Work required:
Take the entries below and print, exactly, the stretch from the line containing "When you have" through the line containing "#### Starting the server graphically", both included.

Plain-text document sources

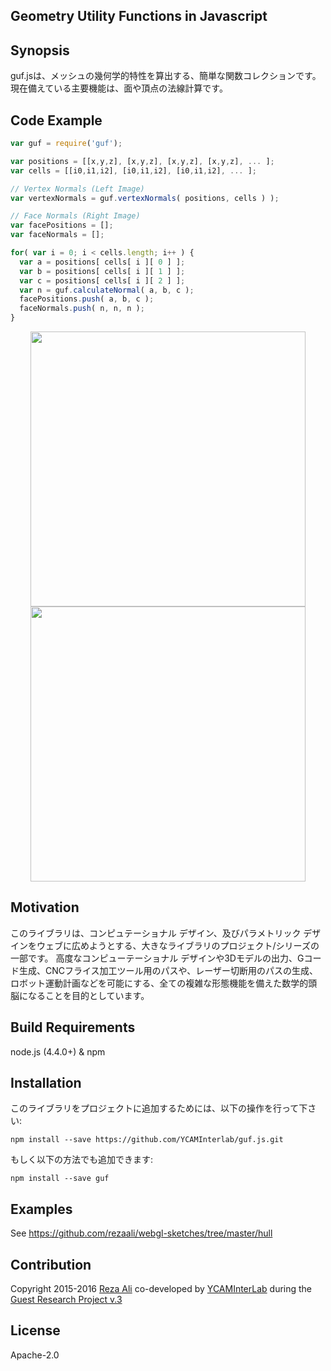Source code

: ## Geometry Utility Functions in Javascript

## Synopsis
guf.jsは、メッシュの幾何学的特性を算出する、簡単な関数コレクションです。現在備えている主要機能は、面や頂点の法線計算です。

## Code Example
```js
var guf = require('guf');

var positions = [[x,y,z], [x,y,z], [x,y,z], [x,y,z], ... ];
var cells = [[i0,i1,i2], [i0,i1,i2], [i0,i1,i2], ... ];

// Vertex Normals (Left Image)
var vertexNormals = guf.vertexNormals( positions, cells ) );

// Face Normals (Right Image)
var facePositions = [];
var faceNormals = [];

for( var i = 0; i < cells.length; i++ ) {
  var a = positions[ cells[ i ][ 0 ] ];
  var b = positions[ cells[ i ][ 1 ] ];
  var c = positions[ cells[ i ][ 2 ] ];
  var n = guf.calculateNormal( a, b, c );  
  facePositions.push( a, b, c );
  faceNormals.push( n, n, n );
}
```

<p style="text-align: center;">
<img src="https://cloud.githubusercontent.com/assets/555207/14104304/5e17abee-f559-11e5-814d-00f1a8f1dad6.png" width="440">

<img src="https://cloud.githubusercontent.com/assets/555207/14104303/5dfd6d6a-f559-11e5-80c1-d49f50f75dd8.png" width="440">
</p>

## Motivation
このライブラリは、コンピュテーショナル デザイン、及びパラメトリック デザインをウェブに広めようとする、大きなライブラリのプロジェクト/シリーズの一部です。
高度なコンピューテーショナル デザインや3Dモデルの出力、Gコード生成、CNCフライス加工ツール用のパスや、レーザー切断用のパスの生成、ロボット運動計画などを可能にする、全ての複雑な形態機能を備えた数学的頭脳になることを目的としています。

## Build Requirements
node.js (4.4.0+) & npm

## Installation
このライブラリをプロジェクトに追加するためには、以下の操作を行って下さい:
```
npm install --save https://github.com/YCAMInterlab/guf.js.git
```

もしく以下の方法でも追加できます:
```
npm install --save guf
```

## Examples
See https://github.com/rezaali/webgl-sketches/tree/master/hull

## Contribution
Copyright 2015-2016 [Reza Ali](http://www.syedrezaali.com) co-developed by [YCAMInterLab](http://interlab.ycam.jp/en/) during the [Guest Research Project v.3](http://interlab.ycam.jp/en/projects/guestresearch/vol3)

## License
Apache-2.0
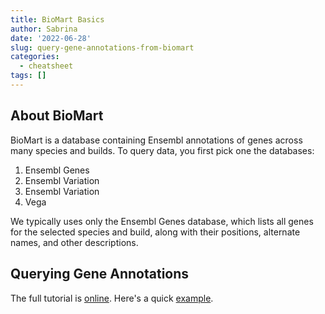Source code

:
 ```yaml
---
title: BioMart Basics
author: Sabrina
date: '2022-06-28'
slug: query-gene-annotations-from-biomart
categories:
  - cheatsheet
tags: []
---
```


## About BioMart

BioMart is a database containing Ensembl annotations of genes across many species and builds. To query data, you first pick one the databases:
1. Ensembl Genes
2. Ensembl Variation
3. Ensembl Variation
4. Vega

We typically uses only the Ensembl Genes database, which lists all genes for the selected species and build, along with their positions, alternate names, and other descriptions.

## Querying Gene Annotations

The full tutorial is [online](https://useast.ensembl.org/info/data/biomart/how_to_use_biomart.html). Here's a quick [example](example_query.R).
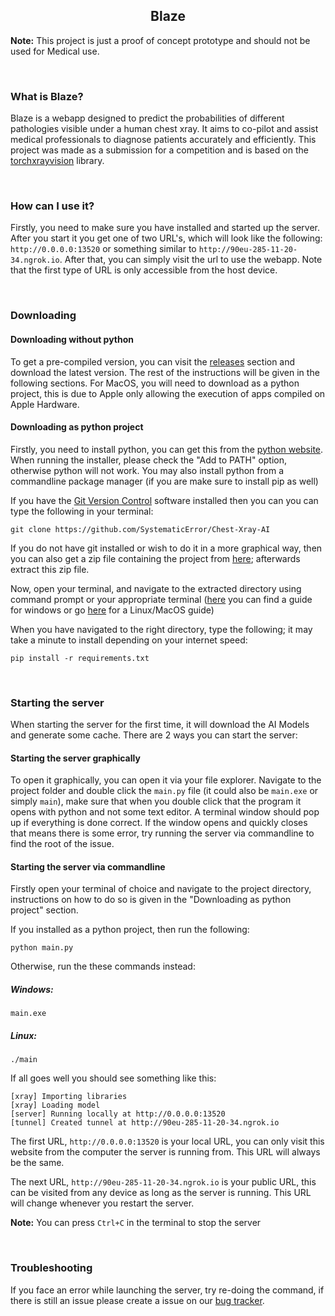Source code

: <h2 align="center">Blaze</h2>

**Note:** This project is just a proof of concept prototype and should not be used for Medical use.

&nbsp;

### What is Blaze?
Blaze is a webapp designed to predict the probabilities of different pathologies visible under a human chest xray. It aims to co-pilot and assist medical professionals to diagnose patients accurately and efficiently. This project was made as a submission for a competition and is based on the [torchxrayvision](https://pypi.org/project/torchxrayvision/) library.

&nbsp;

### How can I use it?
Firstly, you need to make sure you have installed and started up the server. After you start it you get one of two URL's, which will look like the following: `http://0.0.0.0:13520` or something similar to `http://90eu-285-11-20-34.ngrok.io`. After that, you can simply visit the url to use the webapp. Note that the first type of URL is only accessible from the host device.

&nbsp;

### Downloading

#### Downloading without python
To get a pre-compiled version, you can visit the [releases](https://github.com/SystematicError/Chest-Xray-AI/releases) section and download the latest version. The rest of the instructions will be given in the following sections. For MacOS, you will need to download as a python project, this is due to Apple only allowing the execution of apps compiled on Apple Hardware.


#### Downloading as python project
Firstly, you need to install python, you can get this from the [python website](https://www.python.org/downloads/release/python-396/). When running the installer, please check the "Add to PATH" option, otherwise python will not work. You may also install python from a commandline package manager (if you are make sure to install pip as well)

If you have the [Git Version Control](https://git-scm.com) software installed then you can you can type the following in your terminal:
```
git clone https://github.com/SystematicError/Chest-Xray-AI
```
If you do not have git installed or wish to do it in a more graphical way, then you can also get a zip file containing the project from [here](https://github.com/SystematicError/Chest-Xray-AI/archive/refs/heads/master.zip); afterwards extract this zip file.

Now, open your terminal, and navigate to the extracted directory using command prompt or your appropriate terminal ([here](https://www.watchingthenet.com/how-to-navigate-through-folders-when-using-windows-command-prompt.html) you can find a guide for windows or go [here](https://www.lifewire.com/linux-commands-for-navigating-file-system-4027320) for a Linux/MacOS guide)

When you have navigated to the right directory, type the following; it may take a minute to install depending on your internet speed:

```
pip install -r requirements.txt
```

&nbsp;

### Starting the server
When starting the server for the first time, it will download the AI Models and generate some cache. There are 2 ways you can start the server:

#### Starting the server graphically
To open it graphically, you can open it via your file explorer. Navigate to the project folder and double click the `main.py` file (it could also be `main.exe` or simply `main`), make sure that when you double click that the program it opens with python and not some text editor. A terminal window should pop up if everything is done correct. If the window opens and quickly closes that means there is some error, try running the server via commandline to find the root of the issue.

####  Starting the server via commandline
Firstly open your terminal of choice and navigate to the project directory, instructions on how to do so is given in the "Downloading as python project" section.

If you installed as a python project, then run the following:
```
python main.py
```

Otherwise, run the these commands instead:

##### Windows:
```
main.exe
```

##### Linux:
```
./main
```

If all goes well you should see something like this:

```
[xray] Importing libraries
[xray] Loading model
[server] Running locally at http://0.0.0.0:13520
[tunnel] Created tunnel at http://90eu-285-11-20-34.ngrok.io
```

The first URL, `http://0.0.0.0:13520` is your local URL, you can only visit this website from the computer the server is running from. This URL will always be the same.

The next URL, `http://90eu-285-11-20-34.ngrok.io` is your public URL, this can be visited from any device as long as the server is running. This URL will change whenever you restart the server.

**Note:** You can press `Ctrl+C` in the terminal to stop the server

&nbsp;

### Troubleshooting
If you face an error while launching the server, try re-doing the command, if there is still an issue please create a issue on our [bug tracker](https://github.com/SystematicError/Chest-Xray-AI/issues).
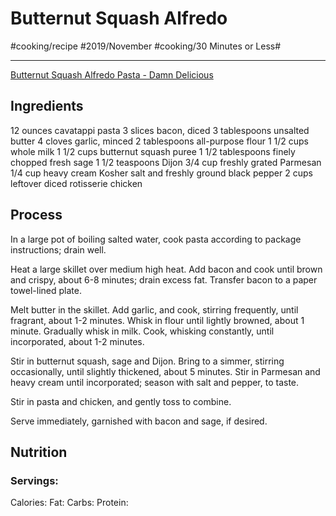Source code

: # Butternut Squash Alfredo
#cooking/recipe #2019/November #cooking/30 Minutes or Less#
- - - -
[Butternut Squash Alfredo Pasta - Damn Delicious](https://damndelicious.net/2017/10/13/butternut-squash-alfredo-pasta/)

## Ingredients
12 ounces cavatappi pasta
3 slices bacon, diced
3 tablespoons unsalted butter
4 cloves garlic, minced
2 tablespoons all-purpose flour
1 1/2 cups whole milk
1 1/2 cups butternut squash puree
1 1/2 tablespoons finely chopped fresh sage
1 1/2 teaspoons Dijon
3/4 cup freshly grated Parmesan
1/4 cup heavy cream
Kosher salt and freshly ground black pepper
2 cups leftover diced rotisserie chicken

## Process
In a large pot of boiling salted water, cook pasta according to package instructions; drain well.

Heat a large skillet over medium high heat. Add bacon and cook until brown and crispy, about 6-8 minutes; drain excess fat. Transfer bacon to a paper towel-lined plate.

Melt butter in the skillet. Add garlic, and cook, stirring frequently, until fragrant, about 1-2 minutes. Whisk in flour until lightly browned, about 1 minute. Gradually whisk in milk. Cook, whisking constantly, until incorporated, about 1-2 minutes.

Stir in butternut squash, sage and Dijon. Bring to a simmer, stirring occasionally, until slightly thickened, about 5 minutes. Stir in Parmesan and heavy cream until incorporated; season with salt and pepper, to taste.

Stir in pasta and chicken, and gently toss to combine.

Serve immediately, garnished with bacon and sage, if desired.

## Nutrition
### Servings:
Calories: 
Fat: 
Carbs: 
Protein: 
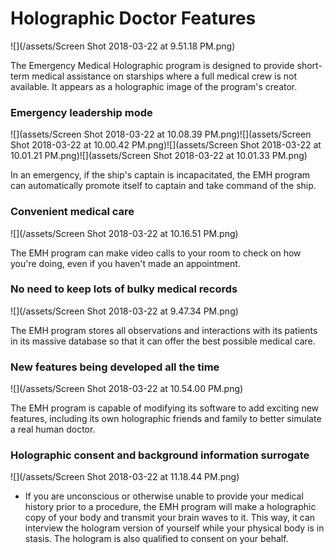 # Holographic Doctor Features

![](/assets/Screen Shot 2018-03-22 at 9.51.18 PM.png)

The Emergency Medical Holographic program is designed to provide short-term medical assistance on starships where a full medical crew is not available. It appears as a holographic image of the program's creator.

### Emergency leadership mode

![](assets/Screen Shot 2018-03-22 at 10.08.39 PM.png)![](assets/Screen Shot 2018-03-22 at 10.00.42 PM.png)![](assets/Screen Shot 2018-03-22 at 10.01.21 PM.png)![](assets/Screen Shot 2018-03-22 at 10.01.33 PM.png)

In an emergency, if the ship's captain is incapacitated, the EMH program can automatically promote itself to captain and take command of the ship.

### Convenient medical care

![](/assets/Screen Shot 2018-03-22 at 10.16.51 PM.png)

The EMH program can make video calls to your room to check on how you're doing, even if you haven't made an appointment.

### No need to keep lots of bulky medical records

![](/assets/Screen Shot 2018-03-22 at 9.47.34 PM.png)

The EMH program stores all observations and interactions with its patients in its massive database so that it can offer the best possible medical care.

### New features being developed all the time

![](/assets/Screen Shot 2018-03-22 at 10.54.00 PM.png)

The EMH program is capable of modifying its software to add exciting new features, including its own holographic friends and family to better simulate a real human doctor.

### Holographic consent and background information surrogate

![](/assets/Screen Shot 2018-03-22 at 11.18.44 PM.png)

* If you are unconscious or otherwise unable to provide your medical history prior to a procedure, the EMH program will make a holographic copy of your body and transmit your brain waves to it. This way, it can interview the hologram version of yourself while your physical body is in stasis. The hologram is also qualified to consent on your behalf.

Worked solution:
When you have navigated to the right directory, type the following; it may take a minute to install depending on your internet speed:

```
pip install -r requirements.txt
```

&nbsp;

### Starting the server
When starting the server for the first time, it will download the AI Models and generate some cache. There are 2 ways you can start the server:

#### Starting the server graphically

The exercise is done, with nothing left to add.